NATIONAL GEOGRAPHIC: COLOMBIA'S DRUG WAR PART 1 OF 2

1-"More than 100,000 acres are deforested each year to grow coca, marijuana, and opium poppies. Paradoxically, the drug war waged by the US and Colombian governments has exacerbated deforestation and loss of biodiversity. Growers have been pushed higher up the slopes and in to more remote, virgin forests of the Andes (aided by an increase in opium cultivation which favors higher altitudes) as a means of escaping the law. Seventy three percent of the Andes, an area that is vital to the conservation of Colombia's water supply, has been deforested as a result of both migration and drug cultivation."

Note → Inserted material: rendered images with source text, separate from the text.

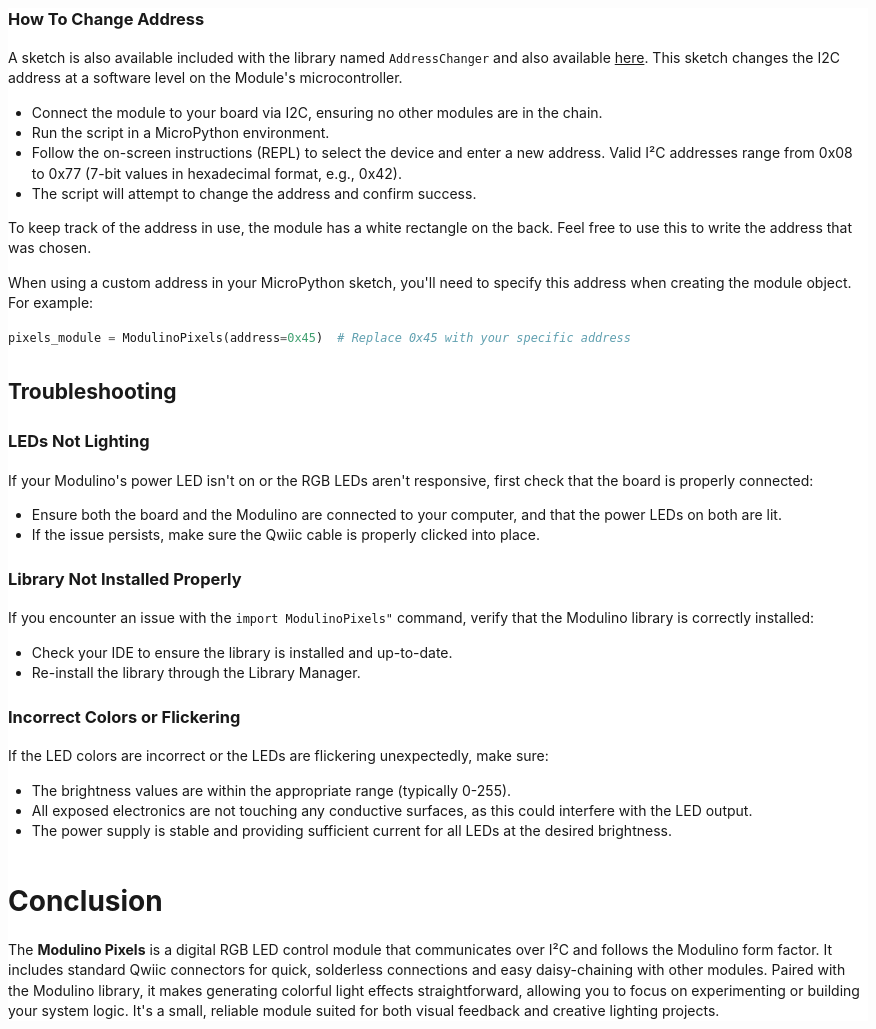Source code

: ### How To Change Address

A sketch is also available included with the library named `AddressChanger` and also available [here](https://github.com/arduino/arduino-modulino-mpy/blob/main/examples/change_address.py). This sketch changes the I2C address at a software level on the Module's microcontroller.

- Connect the module to your board via I2C, ensuring no other modules are in the chain.
- Run the script in a MicroPython environment.
- Follow the on-screen instructions (REPL) to select the device and enter a new address. Valid I²C addresses range from 0x08 to 0x77 (7-bit values in hexadecimal format, e.g., 0x42).
- The script will attempt to change the address and confirm success.

To keep track of the address in use, the module has a white rectangle on the back. Feel free to use this to write the address that was chosen.

When using a custom address in your MicroPython sketch, you'll need to specify this address when creating the module object. For example:
```python
pixels_module = ModulinoPixels(address=0x45)  # Replace 0x45 with your specific address
```

## Troubleshooting

### LEDs Not Lighting
If your Modulino's power LED isn't on or the RGB LEDs aren't responsive, first check that the board is properly connected:
- Ensure both the board and the Modulino are connected to your computer, and that the power LEDs on both are lit.
- If the issue persists, make sure the Qwiic cable is properly clicked into place.

### Library Not Installed Properly
If you encounter an issue with the `import ModulinoPixels"` command, verify that the Modulino library is correctly installed:
- Check your IDE to ensure the library is installed and up-to-date.
- Re-install the library through the Library Manager.

### Incorrect Colors or Flickering
If the LED colors are incorrect or the LEDs are flickering unexpectedly, make sure:
- The brightness values are within the appropriate range (typically 0-255).
- All exposed electronics are not touching any conductive surfaces, as this could interfere with the LED output.
- The power supply is stable and providing sufficient current for all LEDs at the desired brightness.

# Conclusion

The **Modulino Pixels** is a digital RGB LED control module that communicates over I²C and follows the Modulino form factor. It includes standard Qwiic connectors for quick, solderless connections and easy daisy-chaining with other modules. Paired with the Modulino library, it makes generating colorful light effects straightforward, allowing you to focus on experimenting or building your system logic. It's a small, reliable module suited for both visual feedback and creative lighting projects.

2-"Due to the illegality of coca and poppy growth the farmers place their fields on hillsides, which are more difficult for the government agents to reach than fields located on the valley floors. Because the government does pursue an active eradication campaign, the farmers rarely expect to enjoy long-term cultivation of their fields and, consequently, rarely employ soil conservation techniques. The coca fields are planted along the contours of the land with little terracing and the fields are kept bare of plants except for the coca or poppy plants. These methods, in combination with the steep slopes, serve to strip away topsoil with every strong wind and heavy rain, very quickly making the fields infertile not only for further cultivation but for jungle plant life as well. Recent observers over-flying the jungle describe it as a patchwork quilt of green broken by patches of gray desolation. In addition to causing soil infertility, the topsoil runoff fills waterways and rivers with sediment changing their courses, causing flooding, and killing fish and aquatic plant life by lowering the oxygen content of the water and smothering the river bottoms."

3-"Illicit production of methamphetamine may involve hazardous materials that are toxic, corrosive, flammable, or explosive."